Remember that life is a journey and it’s meant to have positive and negative aspects. You don’t need to create suffering, there will be plenty of it naturally.
Your goal with small and big energy drains is to acknowledge they exist, accept what they’re costing you and then move beyond them.
Here’s a 3 step process to intentionally address how to do this.
Take Intentional Action
1. Make a short list of the energy drains, or obstacles, getting in your way of being satisfied and happy – include 5 from work and 5 from home.
2. Next, ask yourself what each of these items is costing you and write that down. It could be loss of time, exhaustion, inconvenience, frustration, loss of health or wellbeing, strained relationships, or missed opportunities.
For example, your closet is a disaster and every morning it takes way too long to find the clothes you want to wear, usually making you late and frustrated (cost = frustration, being late, anger).
Or you haven’t decided to start looking for another job yet despite thinking about it for months given the current climate at your workplace. It’s causing you stress every time you think about it or when you see colleagues taking action to benefit their careers. The cost here is the negative impact of stress on your health and wellbeing, plus loss of quality sleep since it’s been keeping you up at night too.
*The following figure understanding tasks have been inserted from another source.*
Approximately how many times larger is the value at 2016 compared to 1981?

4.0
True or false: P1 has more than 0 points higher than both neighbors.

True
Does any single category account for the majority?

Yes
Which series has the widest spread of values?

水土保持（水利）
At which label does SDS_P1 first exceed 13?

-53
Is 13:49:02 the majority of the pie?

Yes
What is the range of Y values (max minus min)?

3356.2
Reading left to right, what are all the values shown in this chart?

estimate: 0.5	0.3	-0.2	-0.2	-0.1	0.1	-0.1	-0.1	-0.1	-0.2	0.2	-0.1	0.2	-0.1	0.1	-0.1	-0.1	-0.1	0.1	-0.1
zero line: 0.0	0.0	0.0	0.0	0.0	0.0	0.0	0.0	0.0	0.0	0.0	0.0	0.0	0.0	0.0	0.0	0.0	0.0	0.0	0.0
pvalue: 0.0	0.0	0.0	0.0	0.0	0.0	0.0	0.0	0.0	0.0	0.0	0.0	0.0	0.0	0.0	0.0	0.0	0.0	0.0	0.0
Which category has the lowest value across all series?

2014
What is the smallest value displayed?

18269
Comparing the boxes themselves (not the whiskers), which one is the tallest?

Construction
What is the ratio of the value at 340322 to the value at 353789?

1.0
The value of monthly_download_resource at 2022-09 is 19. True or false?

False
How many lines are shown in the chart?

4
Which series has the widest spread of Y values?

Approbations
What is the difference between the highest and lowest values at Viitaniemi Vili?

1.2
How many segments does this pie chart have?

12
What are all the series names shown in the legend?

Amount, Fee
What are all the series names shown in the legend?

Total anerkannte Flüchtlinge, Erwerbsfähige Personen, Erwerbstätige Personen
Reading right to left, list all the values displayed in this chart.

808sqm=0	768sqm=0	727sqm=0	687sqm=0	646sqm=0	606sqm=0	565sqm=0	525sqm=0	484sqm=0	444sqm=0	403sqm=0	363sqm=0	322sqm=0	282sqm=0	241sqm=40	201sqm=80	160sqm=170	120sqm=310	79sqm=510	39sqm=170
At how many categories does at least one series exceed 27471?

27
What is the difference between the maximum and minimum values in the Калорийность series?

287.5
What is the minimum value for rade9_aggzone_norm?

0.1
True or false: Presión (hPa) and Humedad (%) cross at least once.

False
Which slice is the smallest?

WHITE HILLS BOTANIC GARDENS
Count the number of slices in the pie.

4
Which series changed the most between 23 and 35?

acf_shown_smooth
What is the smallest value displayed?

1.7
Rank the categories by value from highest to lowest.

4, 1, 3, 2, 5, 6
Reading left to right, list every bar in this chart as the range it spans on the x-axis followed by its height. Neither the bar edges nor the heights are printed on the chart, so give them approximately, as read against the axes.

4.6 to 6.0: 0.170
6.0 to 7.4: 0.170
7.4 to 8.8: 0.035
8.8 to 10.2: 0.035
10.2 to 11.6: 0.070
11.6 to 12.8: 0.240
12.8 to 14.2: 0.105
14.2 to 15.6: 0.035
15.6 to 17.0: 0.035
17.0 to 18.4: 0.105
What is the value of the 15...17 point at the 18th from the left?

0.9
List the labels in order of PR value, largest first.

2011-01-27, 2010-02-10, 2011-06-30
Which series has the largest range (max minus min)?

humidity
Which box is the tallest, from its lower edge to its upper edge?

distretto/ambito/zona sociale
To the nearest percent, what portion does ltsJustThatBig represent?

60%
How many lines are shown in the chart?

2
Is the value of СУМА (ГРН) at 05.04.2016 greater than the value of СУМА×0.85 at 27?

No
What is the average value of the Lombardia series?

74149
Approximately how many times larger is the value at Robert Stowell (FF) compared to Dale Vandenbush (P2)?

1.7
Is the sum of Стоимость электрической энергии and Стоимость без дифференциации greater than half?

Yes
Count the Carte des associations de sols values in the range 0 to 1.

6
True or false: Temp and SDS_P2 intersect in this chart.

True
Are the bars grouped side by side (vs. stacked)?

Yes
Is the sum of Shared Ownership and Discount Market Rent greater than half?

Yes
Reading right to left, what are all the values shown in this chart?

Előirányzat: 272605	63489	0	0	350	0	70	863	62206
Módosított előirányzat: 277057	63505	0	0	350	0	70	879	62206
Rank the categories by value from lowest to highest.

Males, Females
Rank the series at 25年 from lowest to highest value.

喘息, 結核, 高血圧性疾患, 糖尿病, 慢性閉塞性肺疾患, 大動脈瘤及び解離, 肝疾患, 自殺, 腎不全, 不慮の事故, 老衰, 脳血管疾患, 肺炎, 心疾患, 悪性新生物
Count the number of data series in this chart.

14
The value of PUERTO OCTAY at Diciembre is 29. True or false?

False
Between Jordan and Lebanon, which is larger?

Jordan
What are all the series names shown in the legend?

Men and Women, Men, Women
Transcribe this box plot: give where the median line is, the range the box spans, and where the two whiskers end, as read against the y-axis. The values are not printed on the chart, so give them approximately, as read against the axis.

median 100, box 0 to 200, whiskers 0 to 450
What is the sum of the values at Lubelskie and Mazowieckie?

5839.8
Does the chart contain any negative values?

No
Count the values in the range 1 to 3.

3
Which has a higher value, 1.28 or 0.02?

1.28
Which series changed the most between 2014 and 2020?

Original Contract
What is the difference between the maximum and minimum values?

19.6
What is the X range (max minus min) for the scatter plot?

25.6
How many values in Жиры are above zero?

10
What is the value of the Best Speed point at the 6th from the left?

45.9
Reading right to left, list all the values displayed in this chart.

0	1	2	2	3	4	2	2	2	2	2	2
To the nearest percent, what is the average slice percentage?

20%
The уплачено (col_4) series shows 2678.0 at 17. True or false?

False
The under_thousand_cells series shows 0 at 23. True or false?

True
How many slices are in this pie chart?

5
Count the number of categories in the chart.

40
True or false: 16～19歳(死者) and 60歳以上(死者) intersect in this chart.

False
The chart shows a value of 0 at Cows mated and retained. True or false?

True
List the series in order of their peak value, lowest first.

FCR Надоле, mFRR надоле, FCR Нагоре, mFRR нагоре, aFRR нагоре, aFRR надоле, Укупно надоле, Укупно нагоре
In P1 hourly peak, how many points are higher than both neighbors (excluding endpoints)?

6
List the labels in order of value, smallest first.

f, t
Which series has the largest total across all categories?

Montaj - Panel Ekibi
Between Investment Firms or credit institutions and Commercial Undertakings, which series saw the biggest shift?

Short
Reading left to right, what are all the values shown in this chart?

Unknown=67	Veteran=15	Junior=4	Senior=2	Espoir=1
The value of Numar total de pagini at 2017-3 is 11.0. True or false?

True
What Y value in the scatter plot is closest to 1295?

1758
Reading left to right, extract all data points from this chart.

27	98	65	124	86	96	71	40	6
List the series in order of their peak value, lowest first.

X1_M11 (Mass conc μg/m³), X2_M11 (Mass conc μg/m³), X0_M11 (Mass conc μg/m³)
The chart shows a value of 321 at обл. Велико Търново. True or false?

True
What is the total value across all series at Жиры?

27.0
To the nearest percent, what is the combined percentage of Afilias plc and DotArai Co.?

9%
3. Lastly, find ways to eliminate, minimize or manage these obstacles. Start off with an easy one, like plan two hours to clean out and organize your closet or garage this weekend. Or commit to updating your resume one evening this week. Click here for help with getting organized.
Delegation works well too. If your energy drain is finding the time to keep a clean home, delegate it by hiring someone else to clean it.
Some of these obstacles could be intentionally delayed. For example, if you need to buy a new computer you can put a day in your calendar for three weeks from now to start the research and shopping, when you’ll have more free time on the weekends.
When you eliminate an obstacle, you’ll feel like a weight’s been lifted when you make that decision. It could be as simple as refusing to spend time with any energy vampires or others that don’t treat you well. Or deciding to not participate in any workplace gossip or drama is another empowering and energizing step.
Keep working your list until you’ve moved beyond all your obstacles that are draining your energy. At any point in the future, redo this process to ensure you’re keeping your energy and wellbeing at optimal levels.